Problems to solve:
1 > Answer these questions about the Parkfield passage:
(a) What is the population of Parkfield?
(b) How many miles does the San Andreas Fault stretch through the state?
(c) What was the magnitude of the last moderate-sized temblor, and when did it occur?
2 > Write out the Parkfield passage word for word, everything from "On the surface, Parkfield, Calif., looks" down to "in September 2004.".
3 > Decide whether each statement agrees with the Parkfield passage. Answer yes or no and quote the words that settle it.
(a) Parkfield lies directly on the San Andreas Fault.
(b) The frequent microquakes on this section of the fault are deep.
(c) Moderate-sized temblors strike this section on average every 10 years.

On the surface, Parkfield, Calif., looks unremarkable. With a population of 18, the town consists of a few homes, a café, and a rustic inn with a sign urging visitors, "Sleep here when it happens."

What happens in Parkfield? Earthquakes. On a regular basis.

The town lies just east of the central California coast, smack dab on the San Andreas Fault, the boundary between tectonic plates that stretches 800 miles through the state. The fault has produced some devastating quakes, including the 1989 Loma Prieta quake and the 1906 San Francisco quake. But this particular section of the fault, which geologists refer to as an "earthquake machine," is beset by frequent, shallow microquakes of around magnitude 2. Moderate-sized temblors punctuate this rumbling with remarkable regularity, on average every 22 years. The last one, a magnitude 6, occurred in September 2004.

This unusual geological activity, reflected in the wild, chunky landscape, has made the area a locus for seismic study: It's the most heavily instrumented earthquake zone in the world.

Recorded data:
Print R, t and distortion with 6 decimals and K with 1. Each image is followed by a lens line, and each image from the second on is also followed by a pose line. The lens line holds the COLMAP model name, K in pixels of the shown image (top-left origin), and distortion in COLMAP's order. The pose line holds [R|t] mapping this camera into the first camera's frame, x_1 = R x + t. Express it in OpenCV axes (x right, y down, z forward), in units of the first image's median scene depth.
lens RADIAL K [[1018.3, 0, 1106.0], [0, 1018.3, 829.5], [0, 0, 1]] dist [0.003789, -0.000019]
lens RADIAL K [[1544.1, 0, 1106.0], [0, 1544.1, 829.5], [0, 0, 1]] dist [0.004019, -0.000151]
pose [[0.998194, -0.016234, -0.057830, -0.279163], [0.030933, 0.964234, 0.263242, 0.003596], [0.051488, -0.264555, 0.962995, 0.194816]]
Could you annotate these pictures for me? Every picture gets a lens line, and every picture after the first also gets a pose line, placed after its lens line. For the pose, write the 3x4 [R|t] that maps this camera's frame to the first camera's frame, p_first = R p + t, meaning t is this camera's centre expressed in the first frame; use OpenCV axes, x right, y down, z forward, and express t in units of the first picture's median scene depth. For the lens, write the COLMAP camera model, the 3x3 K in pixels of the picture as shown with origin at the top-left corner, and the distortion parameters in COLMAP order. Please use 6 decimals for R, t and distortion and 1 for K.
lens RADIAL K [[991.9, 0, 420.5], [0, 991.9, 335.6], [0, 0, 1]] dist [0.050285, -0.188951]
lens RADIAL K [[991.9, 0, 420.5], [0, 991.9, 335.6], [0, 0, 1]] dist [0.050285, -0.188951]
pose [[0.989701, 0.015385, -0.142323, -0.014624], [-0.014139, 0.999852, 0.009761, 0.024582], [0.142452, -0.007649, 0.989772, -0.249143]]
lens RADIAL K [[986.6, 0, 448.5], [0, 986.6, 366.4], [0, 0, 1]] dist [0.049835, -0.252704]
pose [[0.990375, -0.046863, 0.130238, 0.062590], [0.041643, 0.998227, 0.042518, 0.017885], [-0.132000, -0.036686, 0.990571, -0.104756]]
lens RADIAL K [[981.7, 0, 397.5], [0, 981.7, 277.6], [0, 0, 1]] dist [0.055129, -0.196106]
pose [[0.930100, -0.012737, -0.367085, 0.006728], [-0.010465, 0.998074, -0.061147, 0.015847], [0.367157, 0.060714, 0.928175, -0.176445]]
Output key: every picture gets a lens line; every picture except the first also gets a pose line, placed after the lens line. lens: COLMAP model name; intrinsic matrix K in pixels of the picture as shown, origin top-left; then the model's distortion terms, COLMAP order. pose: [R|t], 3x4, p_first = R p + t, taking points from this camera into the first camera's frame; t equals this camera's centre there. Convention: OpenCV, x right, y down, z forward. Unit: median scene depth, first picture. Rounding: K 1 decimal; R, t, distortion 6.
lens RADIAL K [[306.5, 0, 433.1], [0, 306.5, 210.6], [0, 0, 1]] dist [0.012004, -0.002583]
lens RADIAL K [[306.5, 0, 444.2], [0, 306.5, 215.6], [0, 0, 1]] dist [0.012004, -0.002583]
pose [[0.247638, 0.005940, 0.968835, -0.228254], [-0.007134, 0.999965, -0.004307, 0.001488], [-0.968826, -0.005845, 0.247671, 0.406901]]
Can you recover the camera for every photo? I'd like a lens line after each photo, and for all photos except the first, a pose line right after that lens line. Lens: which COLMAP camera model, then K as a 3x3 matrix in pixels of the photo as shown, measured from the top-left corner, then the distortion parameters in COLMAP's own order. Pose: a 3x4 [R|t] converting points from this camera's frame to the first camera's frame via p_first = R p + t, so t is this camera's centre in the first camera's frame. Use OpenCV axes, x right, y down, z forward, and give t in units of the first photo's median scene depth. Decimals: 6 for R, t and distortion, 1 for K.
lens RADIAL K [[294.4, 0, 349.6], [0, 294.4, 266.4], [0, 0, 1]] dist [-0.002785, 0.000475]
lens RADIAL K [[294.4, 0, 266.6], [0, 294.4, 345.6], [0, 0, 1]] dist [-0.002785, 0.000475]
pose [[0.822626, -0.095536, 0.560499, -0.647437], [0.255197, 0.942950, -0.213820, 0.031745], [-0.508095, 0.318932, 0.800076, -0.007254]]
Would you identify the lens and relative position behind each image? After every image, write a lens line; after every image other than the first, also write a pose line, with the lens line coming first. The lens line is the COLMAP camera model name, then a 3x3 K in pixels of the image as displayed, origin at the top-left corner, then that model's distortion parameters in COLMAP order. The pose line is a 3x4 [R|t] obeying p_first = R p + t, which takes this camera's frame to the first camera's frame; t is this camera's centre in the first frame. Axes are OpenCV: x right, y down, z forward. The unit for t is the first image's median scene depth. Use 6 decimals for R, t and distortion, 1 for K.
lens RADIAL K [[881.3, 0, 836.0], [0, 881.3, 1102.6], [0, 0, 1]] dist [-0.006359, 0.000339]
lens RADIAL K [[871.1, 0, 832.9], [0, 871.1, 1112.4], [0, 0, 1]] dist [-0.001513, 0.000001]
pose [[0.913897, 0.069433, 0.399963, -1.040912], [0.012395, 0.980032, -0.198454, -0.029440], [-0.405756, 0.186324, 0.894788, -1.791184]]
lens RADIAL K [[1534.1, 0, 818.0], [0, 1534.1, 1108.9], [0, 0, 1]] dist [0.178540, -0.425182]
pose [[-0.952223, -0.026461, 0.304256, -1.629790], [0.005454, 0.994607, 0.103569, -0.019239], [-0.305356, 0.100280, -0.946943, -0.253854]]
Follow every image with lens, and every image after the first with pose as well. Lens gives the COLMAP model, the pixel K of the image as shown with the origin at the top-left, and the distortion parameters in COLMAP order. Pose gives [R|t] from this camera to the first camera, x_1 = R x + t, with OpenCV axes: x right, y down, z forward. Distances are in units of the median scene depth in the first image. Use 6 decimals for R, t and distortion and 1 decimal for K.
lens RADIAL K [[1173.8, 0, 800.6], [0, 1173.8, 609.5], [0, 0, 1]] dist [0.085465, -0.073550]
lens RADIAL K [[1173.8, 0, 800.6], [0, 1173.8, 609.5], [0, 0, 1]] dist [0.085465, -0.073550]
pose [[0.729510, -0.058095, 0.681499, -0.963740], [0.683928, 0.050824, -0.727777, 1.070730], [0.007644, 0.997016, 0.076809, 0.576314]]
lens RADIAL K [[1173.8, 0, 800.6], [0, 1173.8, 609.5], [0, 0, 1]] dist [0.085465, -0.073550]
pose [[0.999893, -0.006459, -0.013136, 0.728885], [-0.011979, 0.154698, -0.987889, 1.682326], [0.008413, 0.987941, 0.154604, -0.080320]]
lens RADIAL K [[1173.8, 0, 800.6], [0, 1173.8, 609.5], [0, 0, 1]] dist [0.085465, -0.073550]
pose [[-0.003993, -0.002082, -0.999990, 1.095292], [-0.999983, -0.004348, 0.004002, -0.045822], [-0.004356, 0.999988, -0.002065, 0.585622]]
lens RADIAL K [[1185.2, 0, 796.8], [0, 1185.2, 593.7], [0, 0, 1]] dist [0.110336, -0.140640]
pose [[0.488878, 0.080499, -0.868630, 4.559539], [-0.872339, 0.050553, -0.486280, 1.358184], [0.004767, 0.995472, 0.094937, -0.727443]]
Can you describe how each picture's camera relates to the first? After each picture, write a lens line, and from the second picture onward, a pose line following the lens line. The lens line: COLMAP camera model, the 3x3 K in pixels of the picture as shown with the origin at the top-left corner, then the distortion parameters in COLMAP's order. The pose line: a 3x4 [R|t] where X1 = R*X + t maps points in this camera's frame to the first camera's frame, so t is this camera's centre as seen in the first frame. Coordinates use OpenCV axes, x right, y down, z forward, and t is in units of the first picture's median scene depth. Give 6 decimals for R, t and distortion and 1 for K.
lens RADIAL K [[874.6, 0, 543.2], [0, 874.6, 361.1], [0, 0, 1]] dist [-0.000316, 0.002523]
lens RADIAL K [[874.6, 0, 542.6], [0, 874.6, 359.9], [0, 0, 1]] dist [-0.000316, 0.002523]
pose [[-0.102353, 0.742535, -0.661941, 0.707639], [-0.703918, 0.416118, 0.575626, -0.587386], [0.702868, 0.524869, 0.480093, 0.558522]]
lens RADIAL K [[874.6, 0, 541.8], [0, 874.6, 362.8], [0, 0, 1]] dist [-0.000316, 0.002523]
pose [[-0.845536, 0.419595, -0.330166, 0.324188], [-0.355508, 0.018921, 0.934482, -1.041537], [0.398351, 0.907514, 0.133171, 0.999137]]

Answers provided:
1 >
(a) 18
(b) 800 miles
(c) Magnitude 6, in September 2004

2 >
On the surface, Parkfield, Calif., looks unremarkable. With a population of 18, the town consists of a few homes, a café, and a rustic inn with a sign urging visitors, "Sleep here when it happens."

What happens in Parkfield? Earthquakes. On a regular basis.

The town lies just east of the central California coast, smack dab on the San Andreas Fault, the boundary between tectonic plates that stretches 800 miles through the state. The fault has produced some devastating quakes, including the 1989 Loma Prieta quake and the 1906 San Francisco quake. But this particular section of the fault, which geologists refer to as an "earthquake machine," is beset by frequent, shallow microquakes of around magnitude 2. Moderate-sized temblors punctuate this rumbling with remarkable regularity, on average every 22 years. The last one, a magnitude 6, occurred in September 2004.

3 >
(a) Yes: "smack dab on the San Andreas Fault"
(b) No: "frequent, shallow microquakes of around magnitude 2"
(c) No: "on average every 22 years"